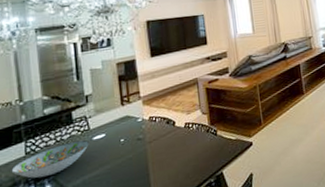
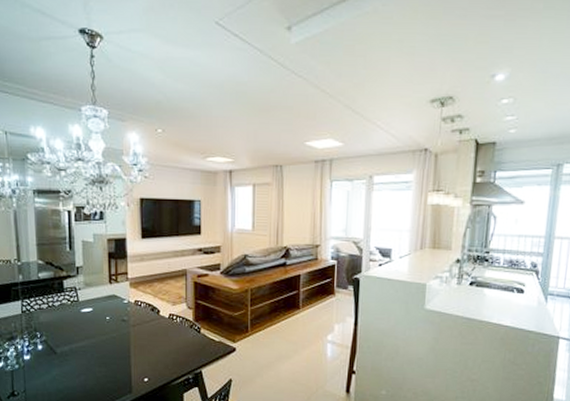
decorative bowl: present [11,140,89,179] -> none [9,309,77,338]

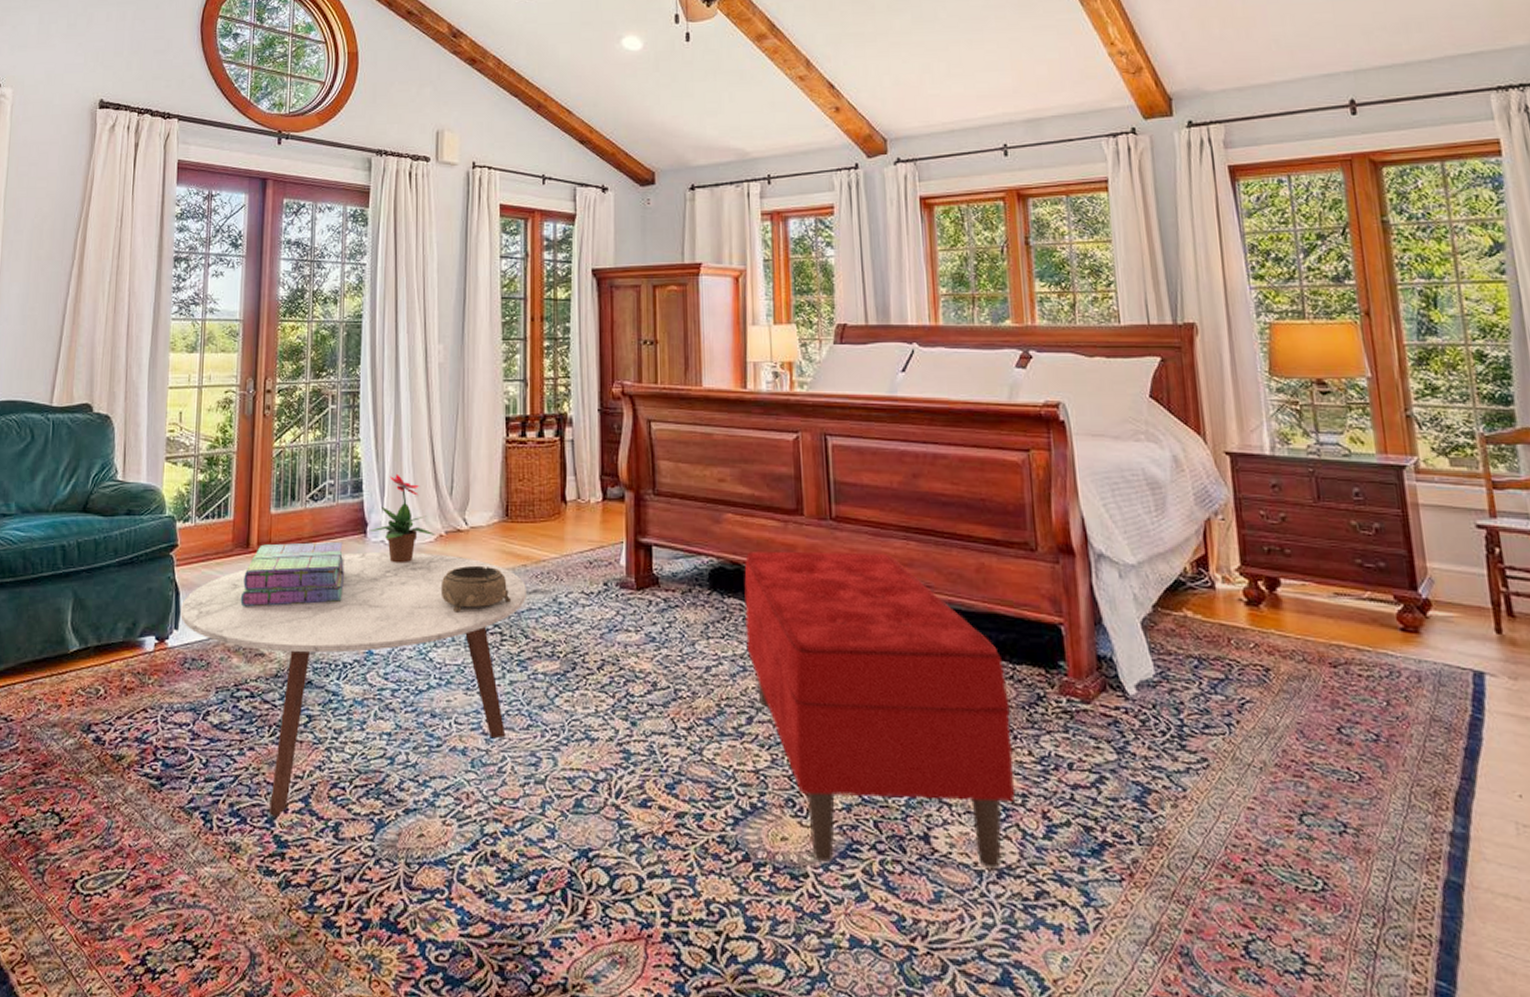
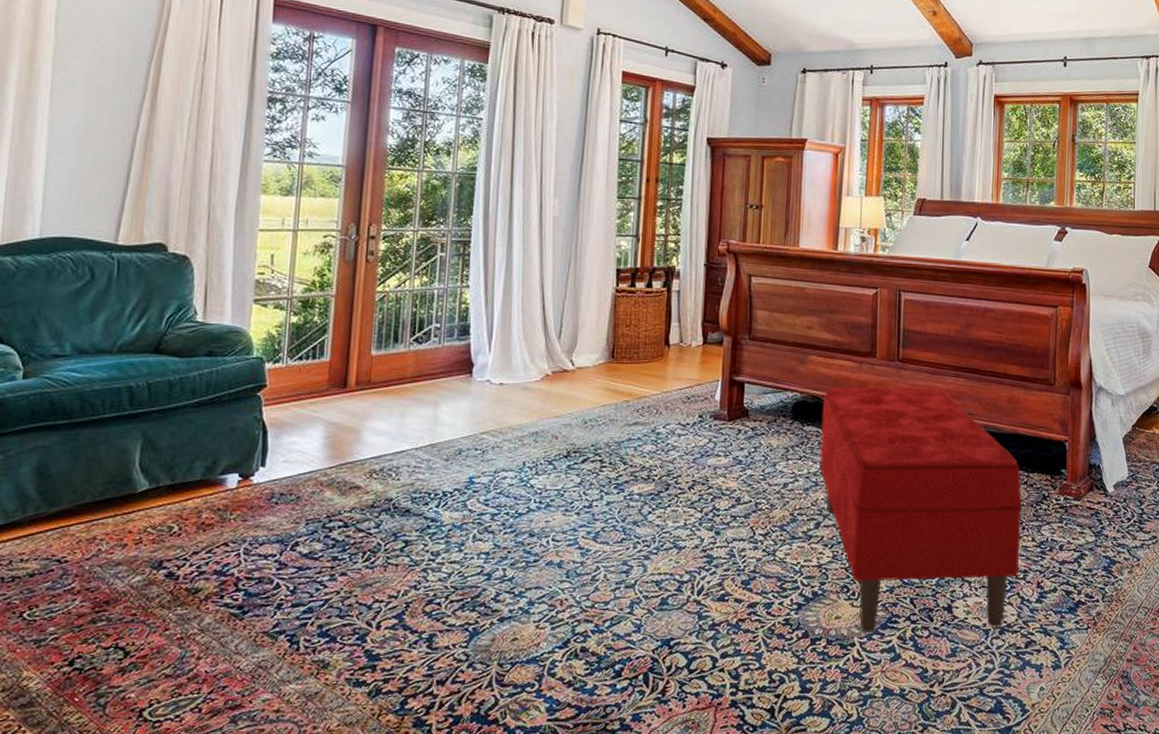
coffee table: present [180,552,526,816] -> none [268,391,627,633]
stack of books: present [240,541,344,607] -> none [335,381,448,443]
potted flower: present [370,473,435,564] -> none [476,318,542,401]
decorative bowl: present [440,565,512,613] -> none [544,401,613,444]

++++++++++++++++++++

#### [YOUR OBJECTIVE]
In the answer, all of the material should appear exactly as given, with no picture carried over.

#### [TASK SOLUTION]
decorative bowl: present [11,140,89,179] -> none [9,309,77,338]

coffee table: present [180,552,526,816] -> none [268,391,627,633]
stack of books: present [240,541,344,607] -> none [335,381,448,443]
potted flower: present [370,473,435,564] -> none [476,318,542,401]
decorative bowl: present [440,565,512,613] -> none [544,401,613,444]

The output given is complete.